Saved data entries:
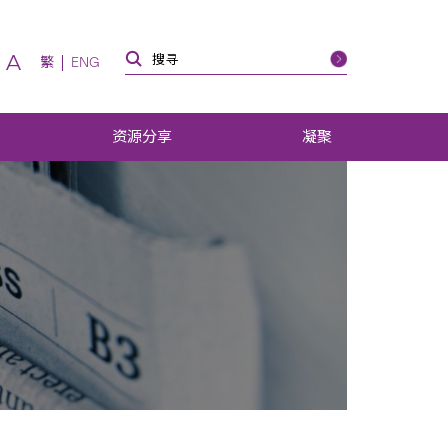
A
繁
ENG
资源分享
凝聚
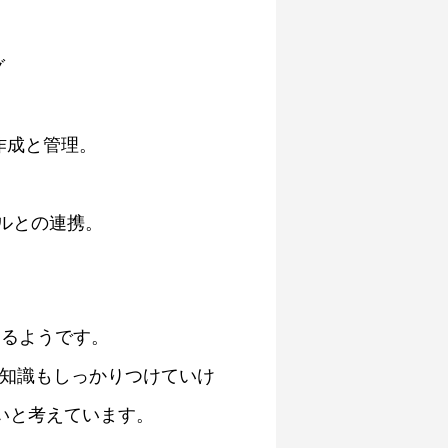
グ
の作成と管理。
ールとの連携。
もなるようです。
な知識もしっかりつけていけ
いと考えています。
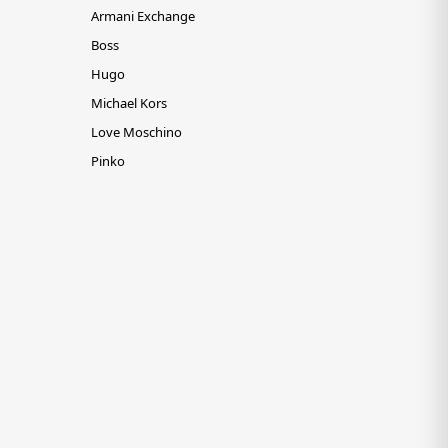
Armani Exchange
Boss
Hugo
Michael Kors
Love Moschino
Pinko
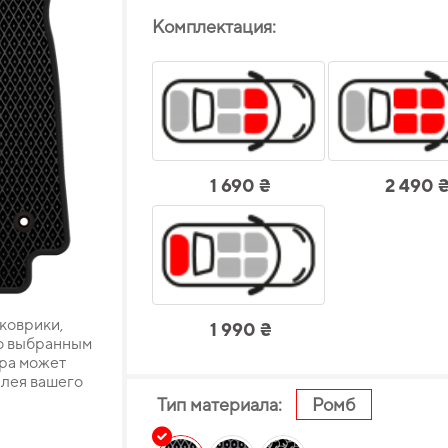
Комплектация:
1 690 ₴
2 490 
 коврики,
1 990 ₴
о выбранным
ара может
плея вашего
Тип материала:
Ромб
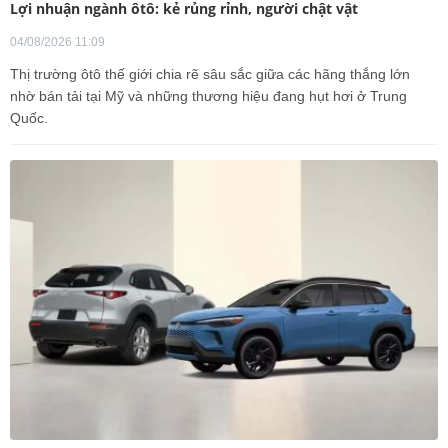
Lợi nhuận ngành ôtô: kẻ rủng rỉnh, người chật vật
04/08/2026 11:09
Thị trường ôtô thế giới chia rẽ sâu sắc giữa các hãng thắng lớn
nhờ bán tải tại Mỹ và những thương hiệu đang hụt hơi ở Trung
Quốc.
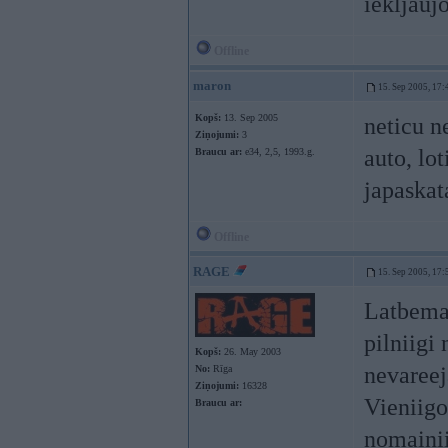
iekljaujo
Offline
maron
15. Sep 2005, 17:
Kopš:
13. Sep 2005
neticu n
Ziņojumi:
3
auto, lo
Braucu ar:
e34, 2,5, 1993.g.
japaskat
Offline
RAGE
15. Sep 2005, 17:
Latbemaa
pilniigi 
Kopš:
26. May 2003
nevareej
No:
Rīga
Ziņojumi:
16328
Vieniigo
Braucu ar:
nomainii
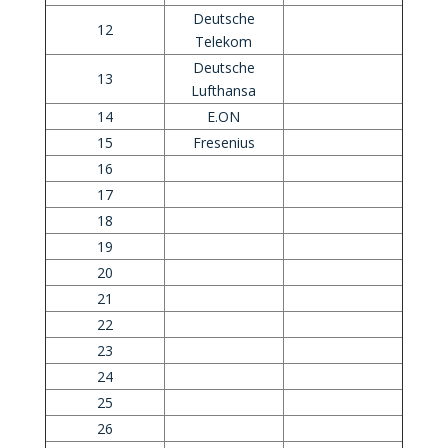
Deutsche
12
Telekom
Deutsche
13
Lufthansa
14
E.ON
15
Fresenius
16
17
18
19
20
21
22
23
24
25
26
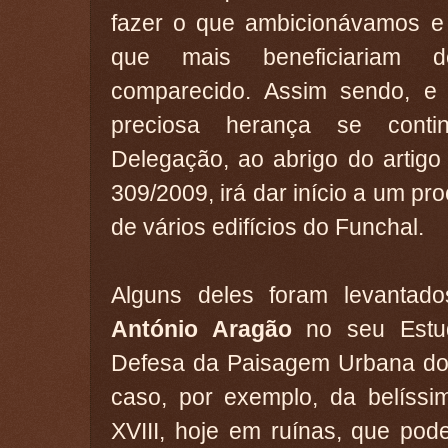
fazer o que ambicionávamos 
que mais beneficiariam 
comparecido. Assim sendo, e 
preciosa herança se cont
Delegação, ao abrigo do artigo 
309/2009, irá dar início a um pr
de vários edifícios do Funchal.
Alguns deles foram levanta
António Aragão
no seu Estu
Defesa da Paisagem Urbana d
caso, por exemplo, da belíssi
XVIII, hoje em ruínas, que po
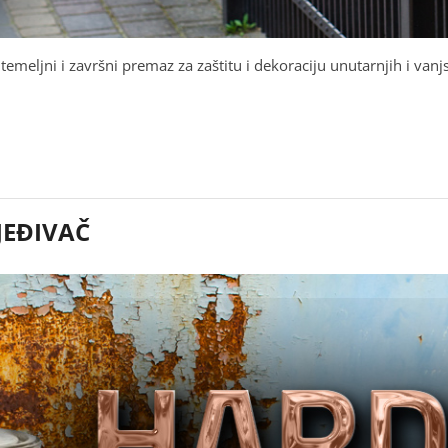
meljni i završni premaz za zaštitu i dekoraciju unutarnjih i vanj
JEĐIVAČ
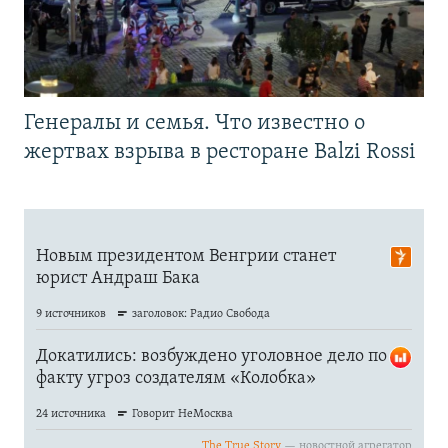
Генералы и семья. Что известно о
жертвах взрыва в ресторане Balzi Rossi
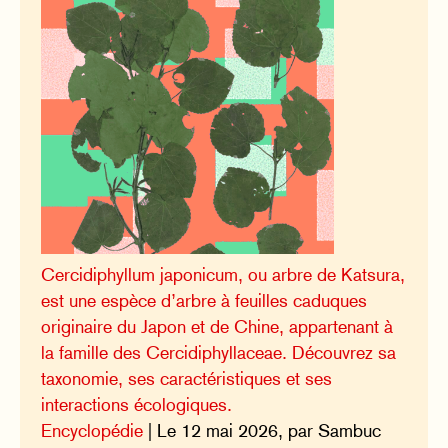
Cercidiphyllum japonicum, ou arbre de Katsura,
est une espèce d’arbre à feuilles caduques
originaire du Japon et de Chine, appartenant à
la famille des Cercidiphyllaceae. Découvrez sa
taxonomie, ses caractéristiques et ses
interactions écologiques.
Encyclopédie
| Le 12 mai 2026, par Sambuc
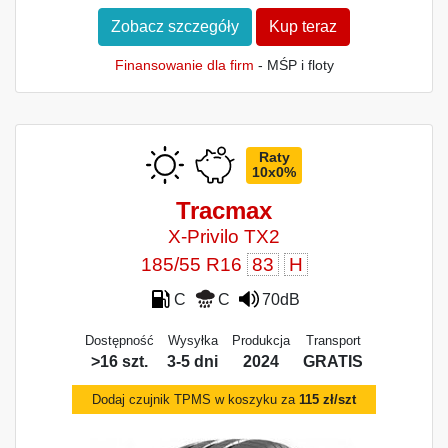
Zobacz szczegóły
Kup teraz
Finansowanie dla firm
- MŚP i floty
Raty
10x0%
Tracmax
X-Privilo TX2
185/55 R16
83
H
C
C
70dB
Dostępność
Wysyłka
Produkcja
Transport
>16 szt.
3-5 dni
2024
GRATIS
Dodaj czujnik TPMS w koszyku za
115 zł/szt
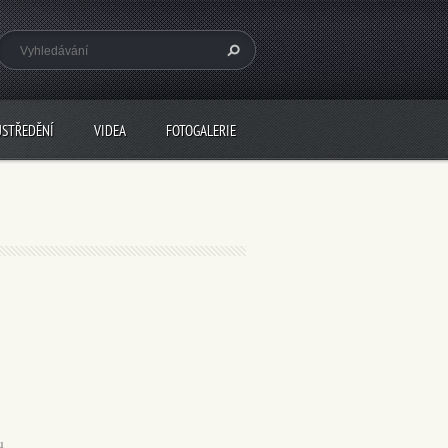
USTŘEDĚNÍ
VIDEA
FOTOGALERIE
u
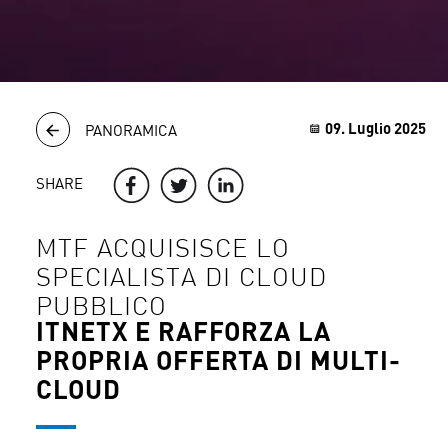
09. Luglio 2025
PANORAMICA
SHARE
MTF ACQUISISCE LO
SPECIALISTA DI CLOUD
PUBBLICO
ITNETX E RAFFORZA LA
PROPRIA OFFERTA DI MULTI-
CLOUD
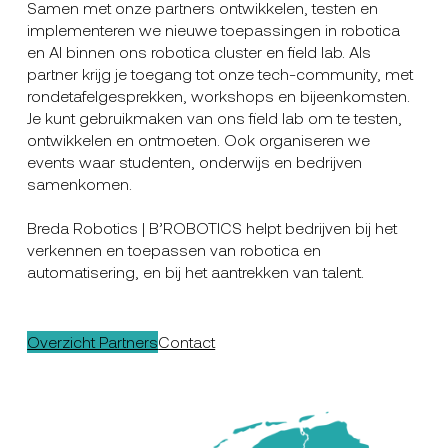
Samen met onze partners ontwikkelen, testen en
implementeren we nieuwe toepassingen in robotica
en AI binnen ons robotica cluster en field lab. Als
partner krijg je toegang tot onze tech-community, met
rondetafelgesprekken, workshops en bijeenkomsten.
Je kunt gebruikmaken van ons field lab om te testen,
ontwikkelen en ontmoeten. Ook organiseren we
events waar studenten, onderwijs en bedrijven
samenkomen.
Breda Robotics | B’ROBOTICS helpt bedrijven bij het
verkennen en toepassen van robotica en
automatisering, en bij het aantrekken van talent.
Overzicht Partners
Contact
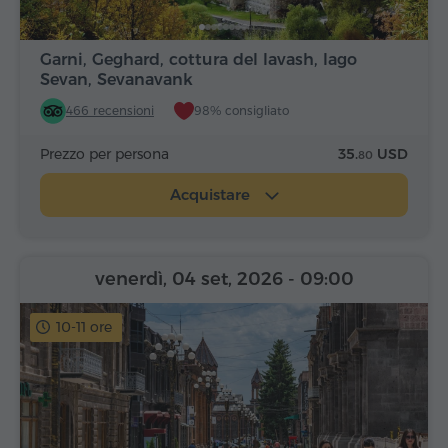
Garni, Geghard, cottura del lavash, lago
Sevan, Sevanavank
466 recensioni
98% consigliato
Prezzo per persona
35.
USD
80
Acquistare
venerdì, 04 set, 2026
- 09:00
10-11 ore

WORK TASK: Please give the records again word for word, omitting all images.

ANSWER BOX:
A
繁
ENG
资源分享
凝聚
グ
の作成と管理。
ールとの連携。
もなるようです。
な知識もしっかりつけていけ
いと考えています。
Armani Exchange
Boss
Hugo
Michael Kors
Love Moschino
Pinko
Комплектация:
1 690 ₴
2 490 
 коврики,
1 990 ₴
о выбранным
ара может
плея вашего
Тип материала:
Ромб
Lợi nhuận ngành ôtô: kẻ rủng rỉnh, người chật vật
04/08/2026 11:09
Thị trường ôtô thế giới chia rẽ sâu sắc giữa các hãng thắng lớn
nhờ bán tải tại Mỹ và những thương hiệu đang hụt hơi ở Trung
Quốc.
iekljaujo
Offline
maron
15. Sep 2005, 17:
Kopš:
13. Sep 2005
neticu n
Ziņojumi:
3
auto, lo
Braucu ar:
e34, 2,5, 1993.g.
japaskat
Offline
RAGE
15. Sep 2005, 17:
Latbemaa
pilniigi 
Kopš:
26. May 2003
nevareej
No:
Rīga
Ziņojumi:
16328
Vieniigo
Braucu ar:
nomainii
Deutsche
12
Telekom
Deutsche
13
Lufthansa
14
E.ON
15
Fresenius
16
17
18
19
20
21
22
23
24
25
26
fazer o que ambicionávamos 
que mais beneficiariam 
comparecido. Assim sendo, e 
preciosa herança se cont
Delegação, ao abrigo do artigo 
309/2009, irá dar início a um pr
de vários edifícios do Funchal.
Alguns deles foram levanta
António Aragão
no seu Estu
Defesa da Paisagem Urbana d
caso, por exemplo, da belíssi
XVIII, hoje em ruínas, que po
meljni i završni premaz za zaštitu i dekoraciju unutarnjih i vanj
JEĐIVAČ
Генералы и семья. Что известно о
жертвах взрыва в ресторане Balzi Rossi
Cercidiphyllum japonicum, ou arbre de Katsura,
est une espèce d’arbre à feuilles caduques
originaire du Japon et de Chine, appartenant à
la famille des Cercidiphyllaceae. Découvrez sa
taxonomie, ses caractéristiques et ses
interactions écologiques.
Encyclopédie
| Le 12 mai 2026, par Sambuc
Zobacz szczegóły
Kup teraz
Finansowanie dla firm
- MŚP i floty
Raty
10x0%
Tracmax
X-Privilo TX2
185/55 R16
83
H
C
C
70dB
Dostępność
Wysyłka
Produkcja
Transport
>16 szt.
3-5 dni
2024
GRATIS
Dodaj czujnik TPMS w koszyku za
115 zł/szt
USTŘEDĚNÍ
VIDEA
FOTOGALERIE
u
09. Luglio 2025
PANORAMICA
SHARE
MTF ACQUISISCE LO
SPECIALISTA DI CLOUD
PUBBLICO
ITNETX E RAFFORZA LA
PROPRIA OFFERTA DI MULTI-
CLOUD
Samen met onze partners ontwikkelen, testen en
implementeren we nieuwe toepassingen in robotica
en AI binnen ons robotica cluster en field lab. Als
partner krijg je toegang tot onze tech-community, met
rondetafelgesprekken, workshops en bijeenkomsten.
Je kunt gebruikmaken van ons field lab om te testen,
ontwikkelen en ontmoeten. Ook organiseren we
events waar studenten, onderwijs en bedrijven
samenkomen.
Breda Robotics | B’ROBOTICS helpt bedrijven bij het
verkennen en toepassen van robotica en
automatisering, en bij het aantrekken van talent.
Overzicht Partners
Contact
Garni, Geghard, cottura del lavash, lago
Sevan, Sevanavank
466 recensioni
98% consigliato
Prezzo per persona
35.
USD
80
Acquistare
venerdì, 04 set, 2026
- 09:00
10-11 ore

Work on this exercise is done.